Killing Planaria and Hydra .:. Information on killing Planaria & Hydra with Fenbendazole
This says .1g in 10 gallon tank cleared it up. Do you think I should give this a try. Says they tried it on shrimp tanks.

Where would be the best place to find Fenbendazole? There is a Petco/walmart/ pet feed store close to me that I could check.
 
#22 ·
Fenbendazole is a dog-dewormer, which you can find in pet stores. If you get the pack for small dogs, the ones that are 1 gram each, then you can split the 1 gram packet into 10 and use about .1 gram per 10 gallons.

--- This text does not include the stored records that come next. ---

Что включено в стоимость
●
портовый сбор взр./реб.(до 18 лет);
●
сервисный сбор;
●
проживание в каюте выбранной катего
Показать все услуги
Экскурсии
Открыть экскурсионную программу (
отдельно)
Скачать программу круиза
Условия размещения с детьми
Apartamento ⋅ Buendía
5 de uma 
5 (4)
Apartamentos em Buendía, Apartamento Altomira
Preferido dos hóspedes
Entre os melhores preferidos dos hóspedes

A pet feed store might have it in a liquid suspension, in which case, the dosage may be different....
 
#24 ·
I would suggest using the medication until you notice all planaria are dead. Then you can do water change and/or carbon. You may see it within 24 hours, or even 48 hours. May have to wait a few days, doing daily dosages.


Do keep a watch on your water parameters though. It could cause a spike in ammonia with them dying off.
 
#26 ·
I never pull them until they lose color. I've had them seem dead then get up and scoot across the tank. I question if it's a moulting issue when they do that.

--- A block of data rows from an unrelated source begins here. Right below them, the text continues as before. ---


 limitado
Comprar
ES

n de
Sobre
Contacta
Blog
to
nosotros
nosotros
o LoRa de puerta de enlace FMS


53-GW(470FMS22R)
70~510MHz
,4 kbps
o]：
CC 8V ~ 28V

Is there any children around that may put something in the tank? Do you or anyone have their hands in the tank often? Also is that an osmocote shell in the pic? Too much osmocote will release ammonia I believe.

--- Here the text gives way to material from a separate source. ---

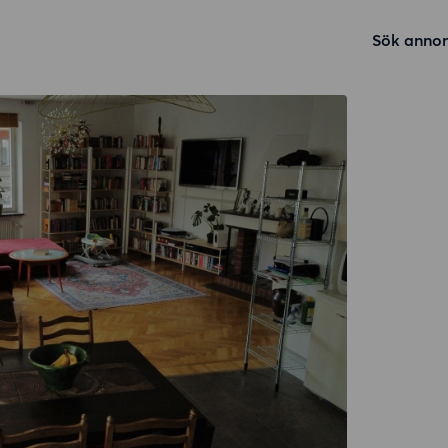
Sök annon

Is the tank in the kitchen? I'm starting to wonder if you have some type of contaminent that doesn't show on our test kits. Is it an open top tank?

.
 
#30 ·
Although more expensive, any major retailer for shrimp products. Discobee, HanAquatics, BuyPetShrimp, or others like them that sell various wood and leaf products. Alder cones (look like miniature pine cones from birch species trees, about size or smaller than the last digit of pinky finger) are also a good option.


Just a word of warning, some of these items can leach tannins into the water, turning it a tea or brown coloration. Tannins are beneficial for shrimp and it can help keep them healthier. As such, there are some "black water" products that are also available on the market.


If you look, you may be able to find some of the leaves in your own area! Alder trees love to grow by rivers! I've recently found some near where I live, but there seems to be a larger population in California (I'm not far from Lake Tahoe). So far, the cones I've found have been small in comparison to ones I've bought online. I've also come across oak, maple, mulberry, and maybe some others I can use. I've got a ziplock bag of fresh dried green mulberry leaves which everyone *loves*! I plan to gather the others in the fall once the leaves turn brown and fall.


I have bought indian almond leaves off of Ebay, but was not really impressed with the product... as the leaves came somewhat moist (not entirely dry), and were somewhat moldy... which is kind of why I recommend going through a shrimp type retailer for these and possibly other leaves as well, if you can't find them locally... alder cones were fine, though!
 
#31 ·
On the drive to work today i noticed a couple alder trees near a apartment complex. Ill go and see if i can grab some cones. Would they be okay to use? No idea if pest sprays are used in trees, i doubt it.

I get mulberry leaves from my neighbor. I've noticed just a small piece makes the water very yellow. I just grab some and dry them out.